With the number of activities and distractions children have around them today, eating well is often ignored. However, dealing with fussy eaters is a task in itself. Here are some healthy and nutritious kiddy foods to watch out for. They may be introduced into a child’s meal without too much of a problem. They are versatile in how they may be used.
Flax seed: If you are finding it increasingly difficult to include vegetables in your child’s diet, try flaxseed. This plant food is filled with Omega-3 fatty acids and is easily absorbed by the body. In the powdered version, this may be sprinkled on just about anything – from cereal, to fresh bread, over a sandwich spread, in milk smoothies, into batter for pancakes or rice cakes and into anything that you are baking.

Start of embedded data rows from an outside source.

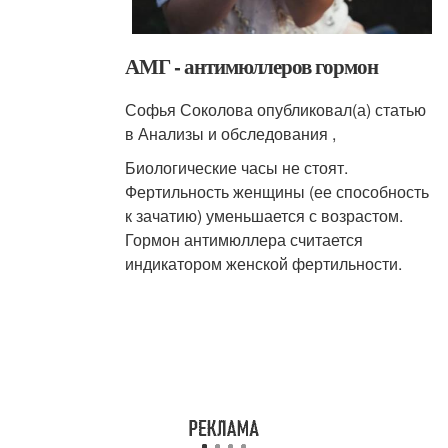
АМГ - антимюллеров гормон
Софья Соколова опубликовал(а) статью
в Анализы и обследования ,
Биологические часы не стоят.
Фертильность женщины (ее способность
к зачатию) уменьшается с возрастом.
Гормон антимюллера считается
индикатором женской фертильности.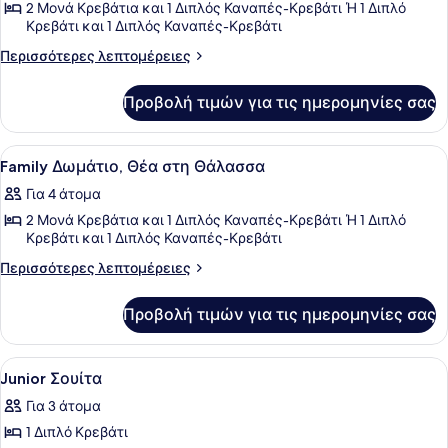
στη
στη
2 Μονά Κρεβάτια και 1 Διπλός Καναπές-Κρεβάτι Ή 1 Διπλό
φωτογραφιών
Θάλασσα
Θάλασσα
Κρεβάτι και 1 Διπλός Καναπές-Κρεβάτι
για
Περισσότερες
Family
Περισσότερες λεπτομέρειες
λεπτομέρειες
Δωμάτιο,
για
Μερική
Προβολή τιμών για τις ημερομηνίες σας
Family
Θέα
Δωμάτιο,
Μερική
στη
Προβολή
Ένα σύγχρονο δωμάτιο ξενοδοχείου 
5
Θέα
Family Δωμάτιο, Θέα στη Θάλασσα
Θάλασσα
όλων
στη
Για 4 άτομα
Θάλασσα
των
2 Μονά Κρεβάτια και 1 Διπλός Καναπές-Κρεβάτι Ή 1 Διπλό
φωτογραφιών
Κρεβάτι και 1 Διπλός Καναπές-Κρεβάτι
για
Περισσότερες
Family
Περισσότερες λεπτομέρειες
λεπτομέρειες
Δωμάτιο,
για
Θέα
Προβολή τιμών για τις ημερομηνίες σας
Family
στη
Δωμάτιο,
Θέα
Θάλασσα
Προβολή
Ένα σύγχρονο δωμάτιο ξενοδοχείου 
3
στη
Junior Σουίτα
όλων
Θάλασσα
Για 3 άτομα
των
1 Διπλό Κρεβάτι
φωτογραφιών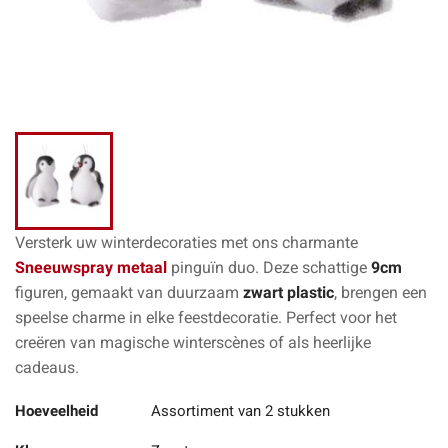
Versterk uw winterdecoraties met ons charmante
Sneeuwspray metaal
pinguïn duo. Deze schattige
9cm
figuren, gemaakt van duurzaam
zwart plastic
, brengen een
speelse charme in elke feestdecoratie. Perfect voor het
creëren van magische winterscènes of als heerlijke
cadeaus.
Hoeveelheid
Assortiment van 2 stukken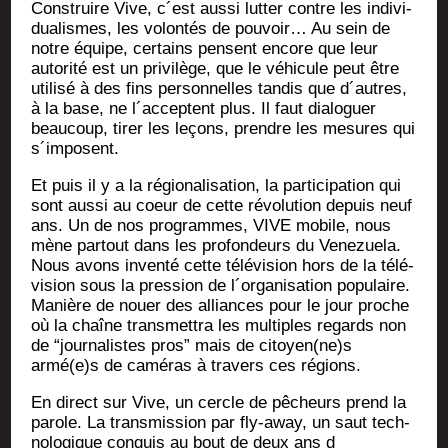
Construire Vive, c´est aus­si lut­ter contre les indi­vi­
dua­lismes, les volon­tés de pou­voir… Au sein de
notre équipe, cer­tains pensent encore que leur
auto­ri­té est un pri­vi­lège, que le véhi­cule peut être
uti­li­sé à des fins per­son­nelles tan­dis que d´autres,
à la base, ne l´acceptent plus. Il faut dia­lo­guer
beau­coup, tirer les leçons, prendre les mesures qui
s´imposent.
Et puis il y a la régio­na­li­sa­tion, la par­ti­ci­pa­tion qui
sont aus­si au coeur de cette révo­lu­tion depuis neuf
ans. Un de nos pro­grammes, VIVE mobile, nous
mène par­tout dans les pro­fon­deurs du Vene­zue­la.
Nous avons inven­té cette télé­vi­sion hors de la télé­
vi­sion sous la pres­sion de l´organisation popu­laire.
Manière de nouer des alliances pour le jour proche
où la chaîne trans­met­tra les mul­tiples regards non
de “jour­na­listes pros” mais de citoyen(ne)s
armé(e)s de camé­ras à tra­vers ces régions.
En direct sur Vive, un cercle de pêcheurs prend la
parole. La trans­mis­sion par fly-away, un saut tech­
no­lo­gique conquis au bout de deux ans d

Sweet Potatoes: If your child loves French fries, a naturally sweet, baked version of sweet potatoes is going to be a pleasant surprise. This tuber is rich in Vitamin A and provides a lot of antioxidants for the body. They are naturally sweet and have a bright colour which proves quite enticing for children. You may bake them whole and serve it up as a dessert with some sweetened yogurt on top.
Hummus: This Mediterranean staple is a heart-friendly must-have for your child. Made of chickpeas or garbanzo beans, these have fibre, complex carbs and proteins loaded in them – all essential for your little one. Team this up with crudités of carrots, radish and cucumber and you will have an active child on your hands, who will not snack on junk till meal time.
Avocado: Many parents do not think of the avocado as something to serve children. This fruit is filled with mono-saturated fats and is ideal for children since they get most of their calories from fat as children. But the fruit in itself is rather tasteless. Serving it up as a dip, just like you would hummus is the key. A ripe avocado mashed and mixed with lemon juice and salt makes for a delicious sandwich spread or dip. Use this in your child’s diet early on.
Mango: One serving of this king of fruits will give your child all the Vitamin C she needs for the day. It improves their immune system and keeps teeth and gums healthy and strong. Cut up a fresh fruit as many times as you can and serve your child. Fussy children can be given mango shakes or mango cubes skewered with other fruits to make it more appealing.
Food and nutrition of your little one is a constant concern. Sticking with fresh and seasonal produce is a good idea. Cooking all meals from scratch is always a healthier option than opening up a box.